Kitchen Couture, ein Designtrend: Dahinter steckt die simple, aber wirkungsvolle Idee, dass Lebensmittelverpackungen so schön geworden sind, dass sie nicht mehr in der Vorratskammer verschwinden, sondern offen auf der Arbeitsplatte stehen dürfen. Die Küche wird damit nicht nur zum Arbeitsraum, sondern zur Bühne – und Lebensmittel zu Designobjekten.

Woher kommt der Trend?

Laut Brooke Gil von Whole Foods Market gibt es mehrere Wurzeln. Die wichtigste: der Dopamine-Decor-Trend, der während der Pandemie gross wurde. In einer Zeit, in der viele Menschen mehr Zeit zu Hause verbrachten, wuchs der Wunsch nach Farben, Mustern und fröhlichen Designs, die gute Laune auslösen. Was als Einrichtungstrend begann, wanderte bald auch in die Küche.

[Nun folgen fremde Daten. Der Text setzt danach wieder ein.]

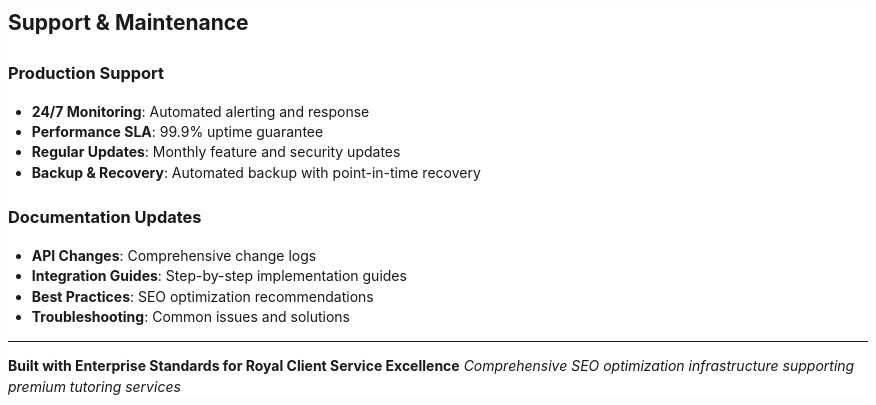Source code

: ## Support & Maintenance

### Production Support

- **24/7 Monitoring**: Automated alerting and response
- **Performance SLA**: 99.9% uptime guarantee
- **Regular Updates**: Monthly feature and security updates
- **Backup & Recovery**: Automated backup with point-in-time recovery

### Documentation Updates

- **API Changes**: Comprehensive change logs
- **Integration Guides**: Step-by-step implementation guides
- **Best Practices**: SEO optimization recommendations
- **Troubleshooting**: Common issues and solutions

---

**Built with Enterprise Standards for Royal Client Service Excellence**
_Comprehensive SEO optimization infrastructure supporting premium tutoring
services_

Parallel dazu haben viele Marken ihre Verpackungsästhetik massiv weiterentwickelt. Produkte sehen heute nicht mehr einfach nur «sauber» oder «minimalistisch» aus, sondern wirken wie kleine Kunstwerke. Besonders Olivenölmarken wie Graza, Kosterina oder Brightland haben den Look salonfähig gemacht. Tinned-Fish-Labels wie Fishwife verliehen sogar Sardinen und Anchovis ein Instagram-würdiges Makeover. Auch alltägliche Produkte wie die bunten Bohnen von Heyday oder farbstarke Tahinis von Seed + Mill wurden zu Hinguckern. Selbst Traditionsmarken mit kultiger Verpackung – etwa La Morena – fügen sich nahtlos ein.

Design & Alltag wachsen zusammen

Wenn Marken in wirklich schönes Packaging investieren, wollen Menschen genau diese Objekte sichtbar lassen. Küchen, die einst möglichst aufgeräumt erscheinen sollten, dürfen heute mehr Persönlichkeit zeigen – und Lebensmittel werden zum Ausdruck des eigenen Geschmacks, buchstäblich wie ästhetisch. Ein schön gestalteter Tee, ein leuchtendes Olivenöl oder eine kunstvolle Snackverpackung bringen kleine Momente der Freude in Routinen, die früher unsichtbar blieben.

Social Media als Turbo

Ein weiterer Motor des Trends ist Social Media. Millennials und Gen Z präsentieren ihren Alltag in Bildern – und alles, was in diesen Bildern auftaucht, wird zum Teil ihres persönlichen Markenauftritts. Ein schön arrangiertes Frühstück, ein ästhetisch gestapelter Vorrat oder ein farbenfroher Küchenstil sagen etwas über Identität aus. In dieser Logik werden Produkte nicht nur konsumiert, sondern inszeniert. Und: Kitchen Couture ist eine erschwingliche Form der Küchenaufwertung. Eine stylische Olivenölflasche ist günstiger als neue Fronten – und man kann sie aufessen.

Warum der Trend bleibt

Da immer mehr Marken auf auffällige Typografie, kräftige Farben und hochwertige Materialien setzen, wird die Schnittstelle zwischen Lebensmittel und Lifestyle immer breiter. Essen ist Kultur, Raumgestaltung ist Selbstausdruck. Verpackungen sind nicht länger reines Mittel zum Zweck – sie sind Teil der Wohnästhetik, ein Ausdruck von Persönlichkeit und eine Einladung, den Alltag ein Stück schöner zu gestalten. Und wer hätte gedacht, dass eine Ölflasche einmal zur Dekoration werden würde?